Are You More Faithful than a Fifth Grader?

Taking the above two facts together helps explain why so many people–religious or not–take the interpretation of religious texts so literally. For many who attended Sunday School, the last time they were involved with religious education was a time when metaphor was a cutting-edge struggle, and problems were solved by reading authoritative books on the subject.

Yet the impact of this training on our “everyday” theology is immense. Because a fifth-grade understanding of religion is the average, this is the level at which most of the dialogue takes place. This doesn’t only apply to religiously-affiliated people, either. For many atheists, this same level of “it is or it isn’t” is applied across the board to religion.

A ten year old’s it-is-or-it-isn’t approach might not be the best way to engage people’s ineffable experiences.
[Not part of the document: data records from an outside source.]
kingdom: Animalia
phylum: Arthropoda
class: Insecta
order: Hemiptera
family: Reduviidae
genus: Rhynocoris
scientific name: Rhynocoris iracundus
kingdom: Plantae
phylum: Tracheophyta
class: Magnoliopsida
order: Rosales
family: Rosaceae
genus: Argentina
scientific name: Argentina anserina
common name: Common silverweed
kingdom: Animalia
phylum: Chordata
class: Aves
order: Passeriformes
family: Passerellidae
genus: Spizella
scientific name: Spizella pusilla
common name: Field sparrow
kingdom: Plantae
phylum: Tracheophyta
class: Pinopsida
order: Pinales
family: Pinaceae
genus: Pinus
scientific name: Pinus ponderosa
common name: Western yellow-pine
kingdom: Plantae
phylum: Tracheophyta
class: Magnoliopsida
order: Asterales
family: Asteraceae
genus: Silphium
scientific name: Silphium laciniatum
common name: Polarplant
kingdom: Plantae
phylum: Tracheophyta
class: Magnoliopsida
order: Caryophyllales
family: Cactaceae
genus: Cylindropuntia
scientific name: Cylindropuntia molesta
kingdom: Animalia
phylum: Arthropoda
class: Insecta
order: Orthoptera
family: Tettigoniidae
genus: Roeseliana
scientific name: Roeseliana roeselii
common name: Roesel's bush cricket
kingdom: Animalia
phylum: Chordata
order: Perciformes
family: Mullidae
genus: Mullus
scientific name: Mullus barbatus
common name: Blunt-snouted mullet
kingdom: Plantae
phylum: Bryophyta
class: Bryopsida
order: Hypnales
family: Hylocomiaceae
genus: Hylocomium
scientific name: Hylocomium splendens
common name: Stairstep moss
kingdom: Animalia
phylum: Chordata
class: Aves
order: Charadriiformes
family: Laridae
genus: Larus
While such an approach certainly makes dialogue easier, it relegates “religion” to the same type of cognitive category as “lunch.”

In some religious contexts, such an approach to theology is not only acceptable, but required. For example, the literal interpretation of religious texts is one of the general requirements of fundamentalism.

Social Science and Religion

Anthropology, by examining religion relationally, seeks to understand religion by understanding its social meaning. It ignores the religious questions, such as whether the statement “there is a God” is true (or in what ways it is “true”). The discipline instead asks “how do those religious experiences affect people’s lives and communities?”

Because we dodge some of the questions, sometimes it seems that anthropology (as a whole) doubts that anything religious or spiritual even exists. While that may be true for some anthropologists as individuals, I think it would be fairer to say that the discipline of anthropology is being circumspect and intellectually honest. If we can speak of anthropology as a whole, it recognizes that both its interests and methods must focus on the social and cultural aspects of religion.

Anthropologists are required, by our very methods, to maintain a certain equanimity when doing research. Telling someone that they’re simply wrong, or becoming visibly upset, is a poor way to elicit honest responses.